There are definitely more ways to use passion fruit other than the eating raw and drinking the juice straight-up. Passion fruit is actually quite versatile in savory and sweet dishes, as well as beverages.
Passion fruit marinades and sauces go extremely well with fish, shrimp, or chicken, giving these proteins a tropical island-ish flavor.
Passion fruit shows up a lot in both non-alcoholic and alcoholic drinks. Mix some puree with sparkling water for a refreshing and simple mocktail, or add the puree to fruit smoothies. On the boozy side, you could combine passion fruit pulp with different alcohols for cocktails. Try passion fruit puree or juice with coconut rum, ginger ale and pineapple juice. Or stir some into vodka with a generous splash of lime juice.
Passion fruit is most often encountered in desserts. Passion fruit can be baked into cakes and tarts, or used in ice creams, sorbets or granitas. Passion fruit also lends fantastic flavoring to curdsand custards, mousse, fruit butters, and puddings.
When are Passion Fruit in Season?
Passion fruit usually are available year-round but being a tropical fruit, they are more abundant in the warmer months. Its prime growing season is early summer through winter.

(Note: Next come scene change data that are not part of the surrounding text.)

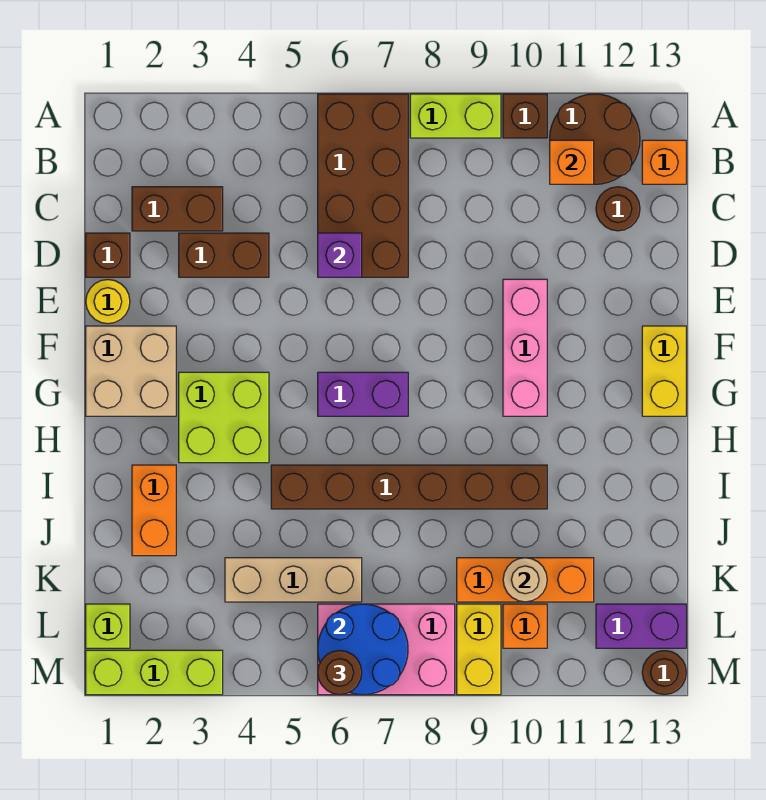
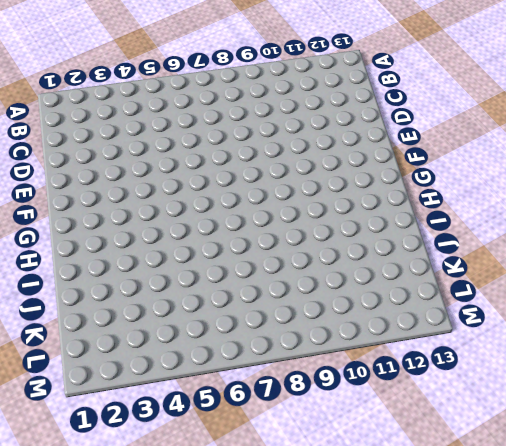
none -> brown 2x4 brick [318,94,408,277]
none -> lime 1x2 brick [410,94,501,138]
none -> brown 1x1 brick [503,94,547,138]
none -> brown 2x2 round brick [550,94,640,184]

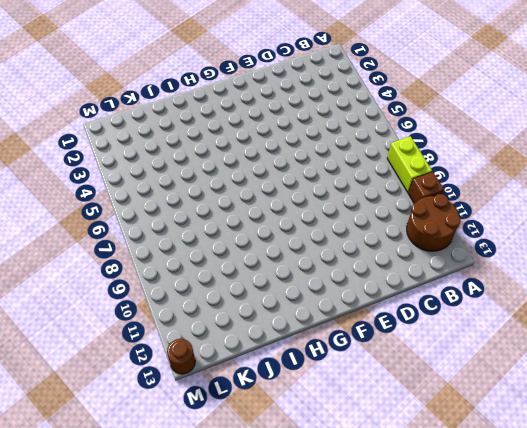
none -> brown 2x4 brick [318,94,408,277]
none -> orange 1x1 brick [642,140,686,184]
none -> brown 1x2 brick [132,187,223,231]
none -> brown 1x1 round brick [596,187,640,231]

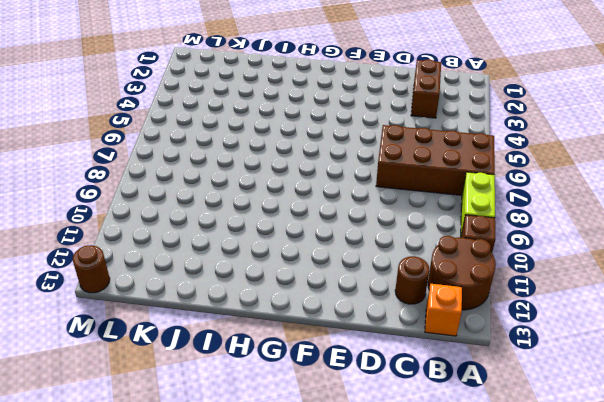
none -> brown 1x1 brick [86,233,130,277]
none -> brown 1x2 brick [179,233,269,277]
none -> yellow 1x1 round brick [86,280,130,324]
none -> pink 1x3 brick [503,279,547,416]

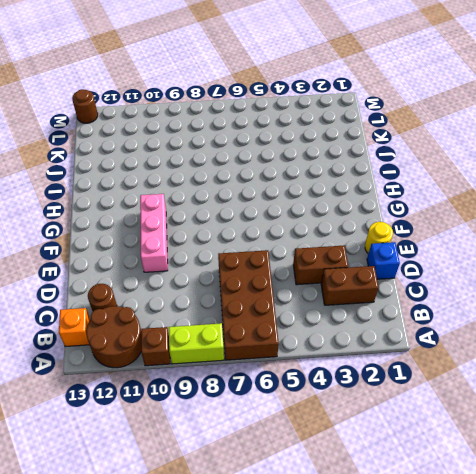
blue 1x1 brick [367,242,400,279] -> brown 1x1 brick [86,233,130,277]
none -> tan 2x2 brick [86,326,176,416]
none -> yellow 1x2 brick [642,326,686,416]
none -> lime 2x2 brick [179,372,269,463]
none -> purple 1x2 brick [318,372,408,416]

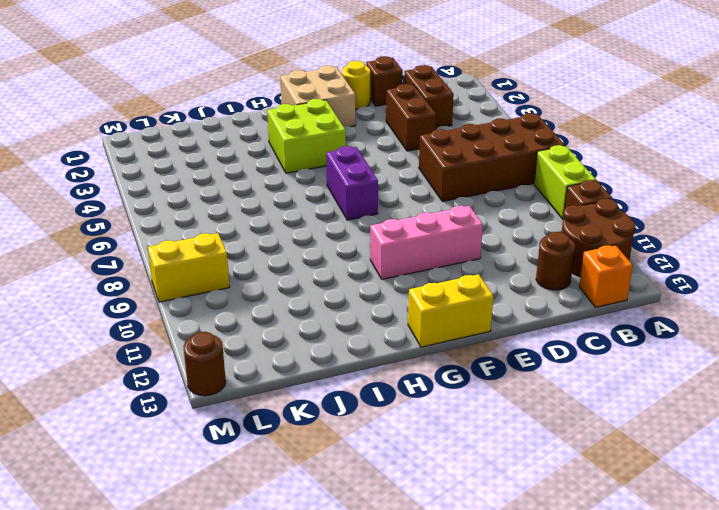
none -> orange 1x2 brick [132,465,176,556]
none -> brown 1x6 brick [271,465,547,509]
none -> tan 1x3 brick [225,558,362,602]
none -> orange 1x3 brick [457,558,594,602]

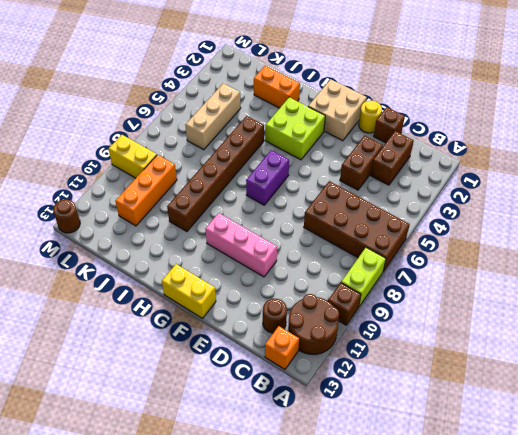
none -> lime 1x1 brick [86,604,130,648]
none -> pink 2x3 brick [318,604,455,695]
none -> orange 1x1 brick [503,604,547,648]
none -> purple 1x2 brick [596,604,686,648]

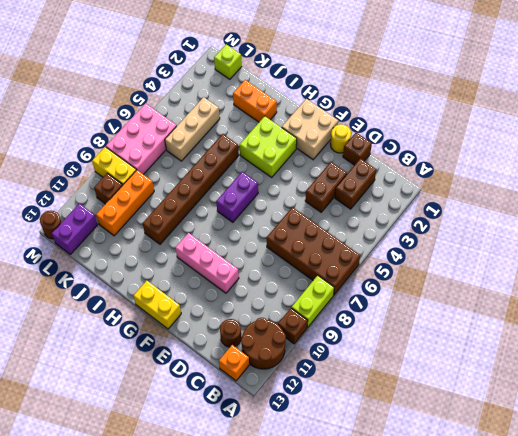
brown 1x1 brick [94,173,123,204] -> orange 1x1 brick [503,604,547,648]
none -> lime 1x3 brick [86,650,223,695]
none -> orange 1x1 brick [550,140,594,184]
none -> purple 1x1 brick [318,233,362,277]
none -> tan 1x1 round brick [503,558,547,602]

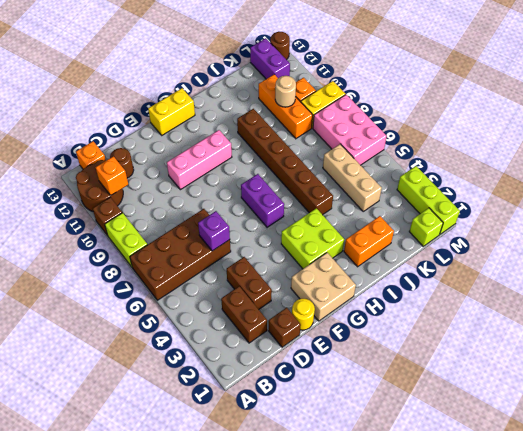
none -> blue 2x2 round brick [318,604,408,695]
none -> brown 1x1 round brick [318,651,362,695]

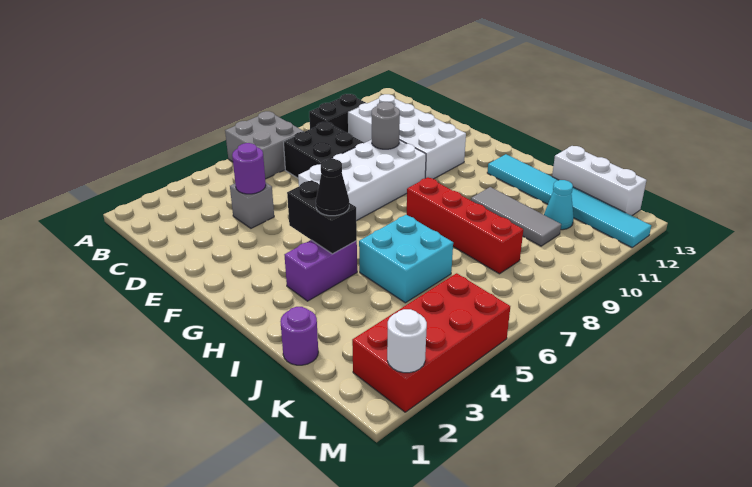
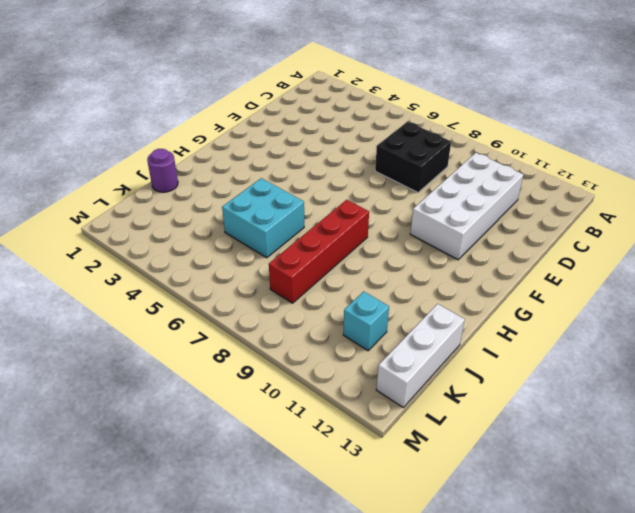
cyan 1x1 brick [343,291,389,351] -> cyan 1x1 cone [544,180,574,230]
none -> grey 2x2 brick [225,111,304,179]
none -> black 1x2 brick [309,94,366,133]
none -> grey 1x1 brick [230,183,274,228]

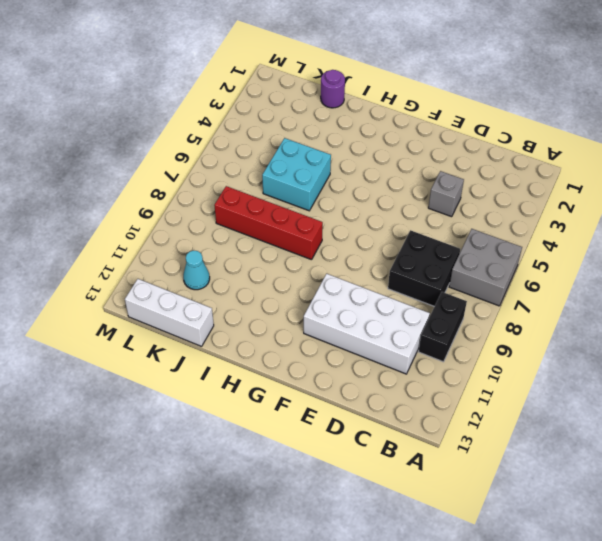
none -> white 2x4 brick [298,140,426,221]
none -> purple 1x2 brick [285,240,357,301]
none -> cyan 1x6 tile [487,154,651,247]

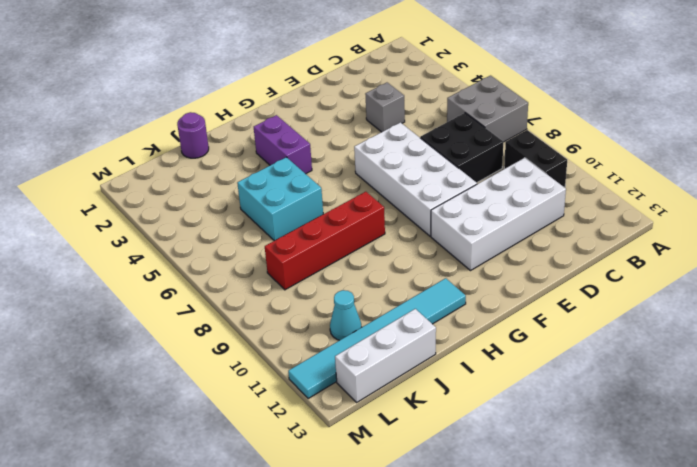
none -> grey 1x3 tile [471,187,561,246]
none -> red 2x4 brick [352,273,510,412]
none -> purple 1x1 round brick [232,143,266,194]

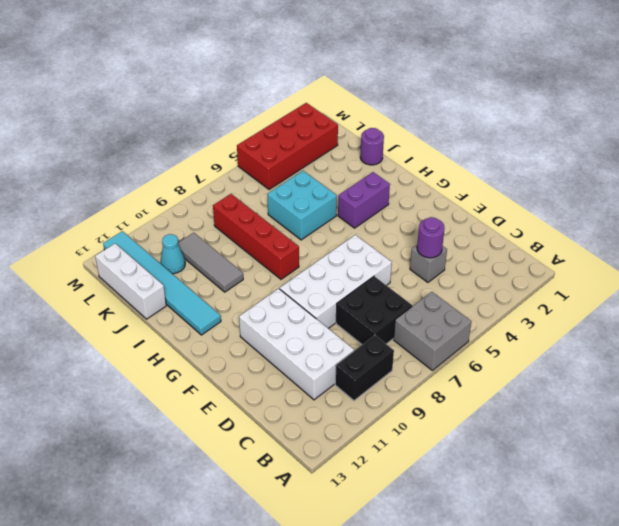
none -> grey 1x1 round brick [372,102,400,149]
none -> black 1x2 brick [287,180,357,254]
none -> white 1x1 round brick [387,309,427,373]

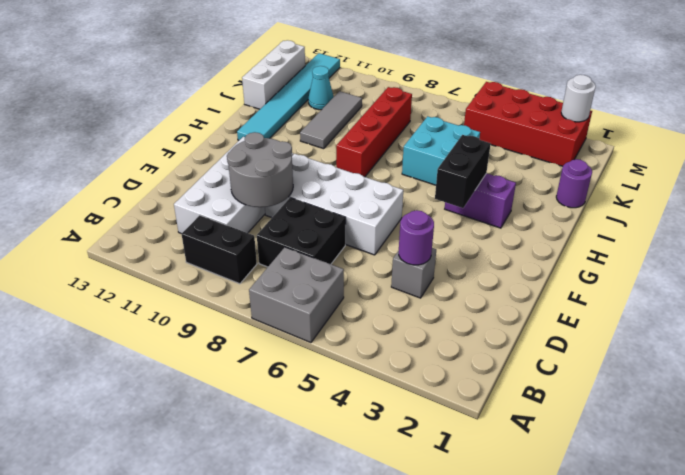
grey 2x2 round brick [227,132,293,207] -> grey 1x1 round brick [372,102,400,149]
none -> black 1x1 cone [316,159,349,216]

How Do I Store Passion Fruit?
If your passion fruit is not ripe, it can be left out on a counter for 3-5 days to ripen. The best way to get the longest life out of your ripened passion fruit is to store them in the crisper or vegetable drawer of your refrigerator. This way, they can last approximately 1 week.
Passion fruit puree, juice or pulp freezes really well. So if you get your hands on lots of passion fruit and want to make it last, make a batch of juice or puree and freeze it.
Are Passion Fruits Nutritious?
Passion fruits have a lot of nutritional benefits. They are rich in antioxidants and a good source of nutrients including fiber, vitamin C and vitamin A. They are low in fat.